A free and unfettered press is the vanguard of democracy.  I will never, ever step down from my soapbox on this point.  Journalists covering government – and especially the White House, regardless of who the current occupant may be at any given time – must be permitted to do their jobs.  No exceptions, no exclusions.

Dobbs’ statement that “The president does insist on respect” also gives me pause.  I agree that all Americans should respect the office of president.  Yet can respect for any individual be insisted upon?

Respect is earned through demonstrating maturity, responsibility, accountability, civility, and integrity.  As respect is earned, it becomes mutual – due to the other person, and owed to oneself.  Respect can’t be demanded or commanded.  Unquestioning obedience and loyalty, or operating under an environment of fear or intimidation, doesn’t produce respect.  Grudging accommodation, maybe.  But not true respect.

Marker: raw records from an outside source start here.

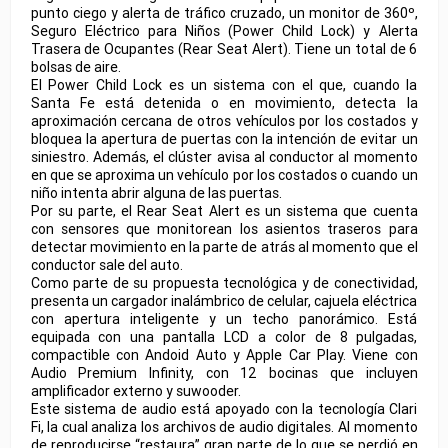
punto ciego y alerta de tráfico cruzado, un monitor de 360º,
Seguro Eléctrico para Niños (Power Child Lock) y Alerta
Trasera de Ocupantes (Rear Seat Alert). Tiene un total de 6
bolsas de aire.
El Power Child Lock es un sistema con el que, cuando la
Santa Fe está detenida o en movimiento, detecta la
aproximación cercana de otros vehículos por los costados y
bloquea la apertura de puertas con la intención de evitar un
siniestro. Además, el clúster avisa al conductor al momento
en que se aproxima un vehículo por los costados o cuando un
niño intenta abrir alguna de las puertas.
Por su parte, el Rear Seat Alert es un sistema que cuenta
con sensores que monitorean los asientos traseros para
detectar movimiento en la parte de atrás al momento que el
conductor sale del auto.
Como parte de su propuesta tecnológica y de conectividad,
presenta un cargador inalámbrico de celular, cajuela eléctrica
con apertura inteligente y un techo panorámico. Está
equipada con una pantalla LCD a color de 8 pulgadas,
compactible con Andoid Auto y Apple Car Play. Viene con
Audio Premium Infinity, con 12 bocinas que incluyen
amplificador externo y suwooder.
Este sistema de audio está apoyado con la tecnología Clari
Fi, la cual analiza los archivos de audio digitales. Al momento
de reproducirse “restaura” gran parte de lo que se perdió en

A president has every right to expect his staff to carry out his vision.  They are part of his team, of course.  But a critical media has no similar obligation.  They are charged with supporting our nation by challenging leaders, asking the tough questions, discerning the truth.  As Jefferson noted time and again, a well-informed electorate is essential to our future.  The White House is public space, after all.

So, Lou, I disagree with your assessment of the situation.  I see something much more upsetting afoot.  Something to be challenged, opposed, spoken about.

While you enjoy your station in life, comfortable, well-fed, without worry about arbitrarily losing what you have, it might be wise to think of those whose freedom to travel has been curtailed because of their religion.  Or those whose freedom to love whomever they love faces discrimination.  Or those whose editorial stance is under fire by an administration with a stated goal of causing Americans to lose faith in their reporting entirely – leaving the field open to complete control of information by government.

Loss of freedom starts small, but builds power as it rolls along.  After V-E Day in 1945, Martin Niemoller, a Protestant pastor who spent the last seven years of Nazi rule in concentration camps, described the danger of not speaking out in the early years of Nazism as follows:

First they came for the Socialists, and I did not speak out—because I was not a Socialist.  Then they came for the Trade Unionists, and I did not speak out–because I was not a Trade Unionist.  Then they came for the Jews, and I did not speak out—because I was not a Jew.  Then they came for me—and there was no one left to speak for me.

Excluding a member of the press may not seem very threatening on the surface.  But it’s the tip of a slippery slope into an expanding loss of freedom.

Any attempt at such coercion must be challenged.  The press must be free, so that we all can remain so.